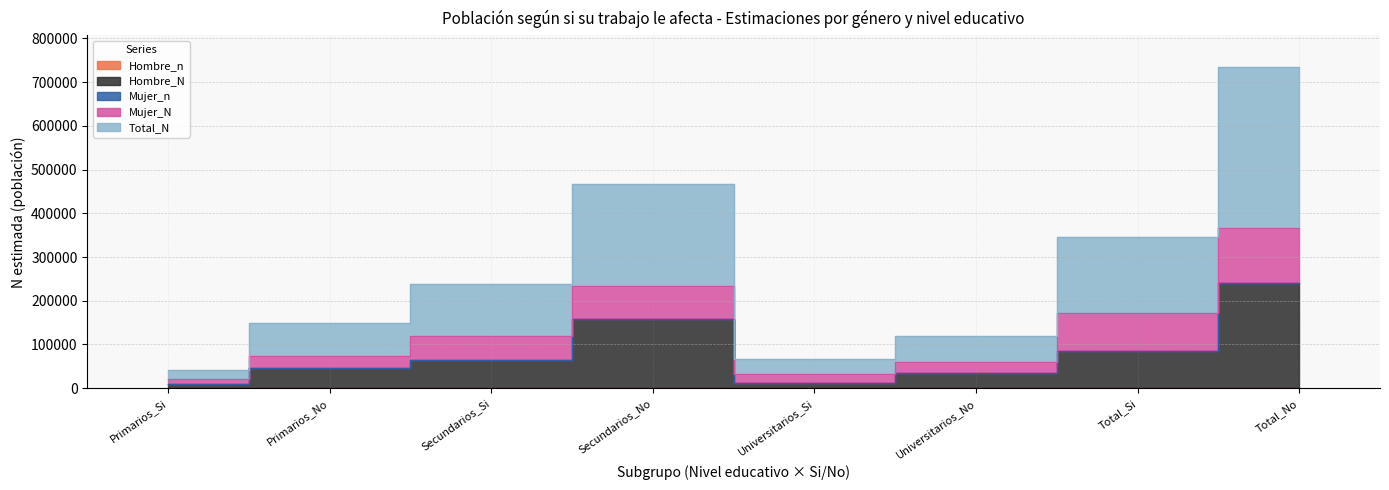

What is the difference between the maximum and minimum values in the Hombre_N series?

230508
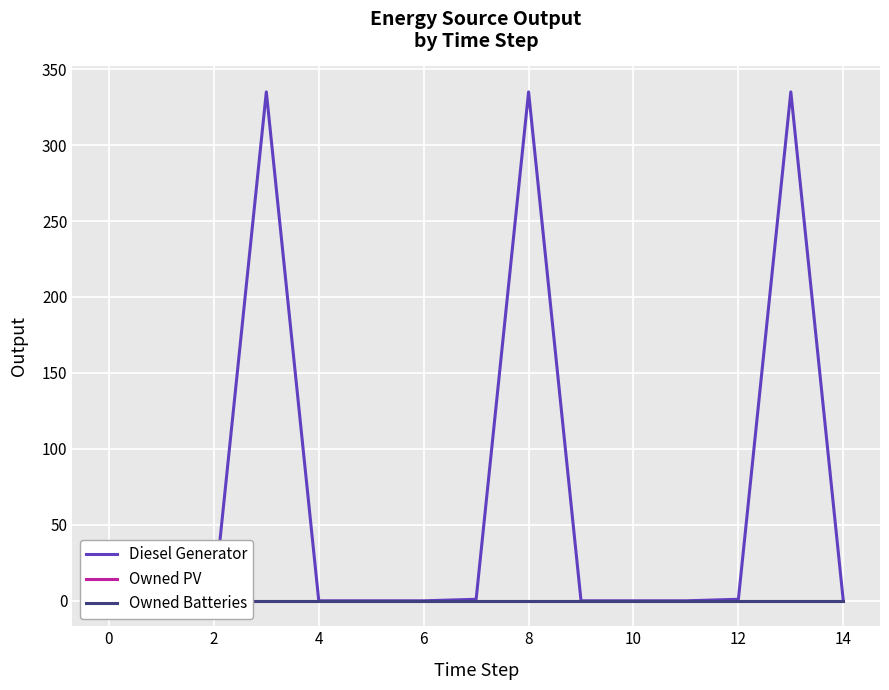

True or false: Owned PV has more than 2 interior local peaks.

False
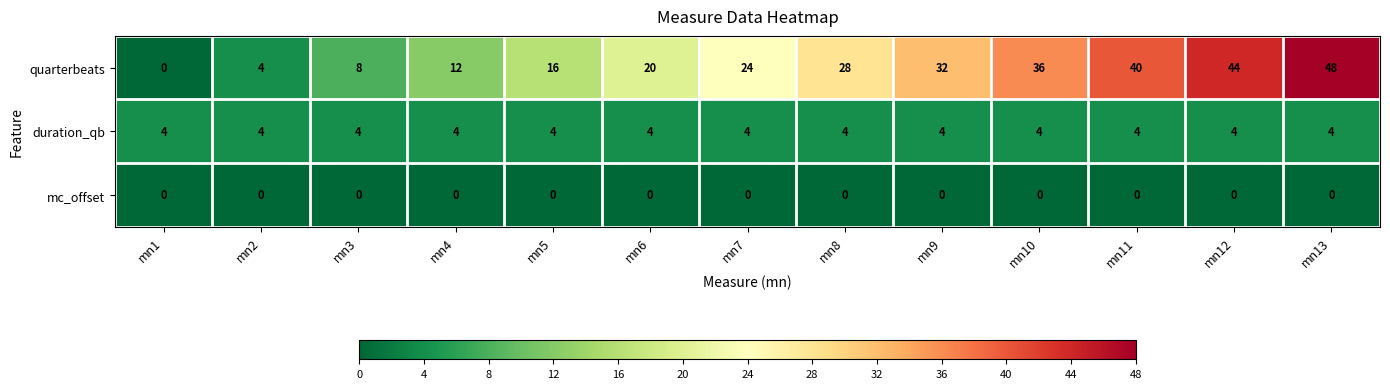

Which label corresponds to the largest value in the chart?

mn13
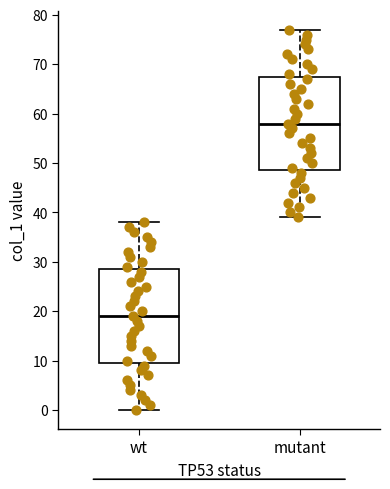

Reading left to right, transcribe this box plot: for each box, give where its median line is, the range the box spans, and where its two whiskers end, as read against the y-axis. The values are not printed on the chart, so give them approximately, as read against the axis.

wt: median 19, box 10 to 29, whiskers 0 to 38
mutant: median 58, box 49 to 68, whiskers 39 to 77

Activity >>
Convert the material above into a Markdown table with the columns Row and Line, giving each nonblank line its own numbered row and omitting the pictures.

Task output >>
| Row | Line |
|---|---|
| 1 | What is the difference between the maximum and minimum values in the Hombre_N series? |
| 2 | 230508 |
| 3 | True or false: Owned PV has more than 2 interior local peaks. |
| 4 | False |
| 5 | Which label corresponds to the largest value in the chart? |
| 6 | mn13 |
| 7 | Reading left to right, transcribe this box plot: for each box, give where its median line is, the range the box spans, and where its two whiskers end, as read against the y-axis. The values are not printed on the chart, so give them approximately, as read against the axis. |
| 8 | wt: median 19, box 10 to 29, whiskers 0 to 38 |
| 9 | mutant: median 58, box 49 to 68, whiskers 39 to 77 |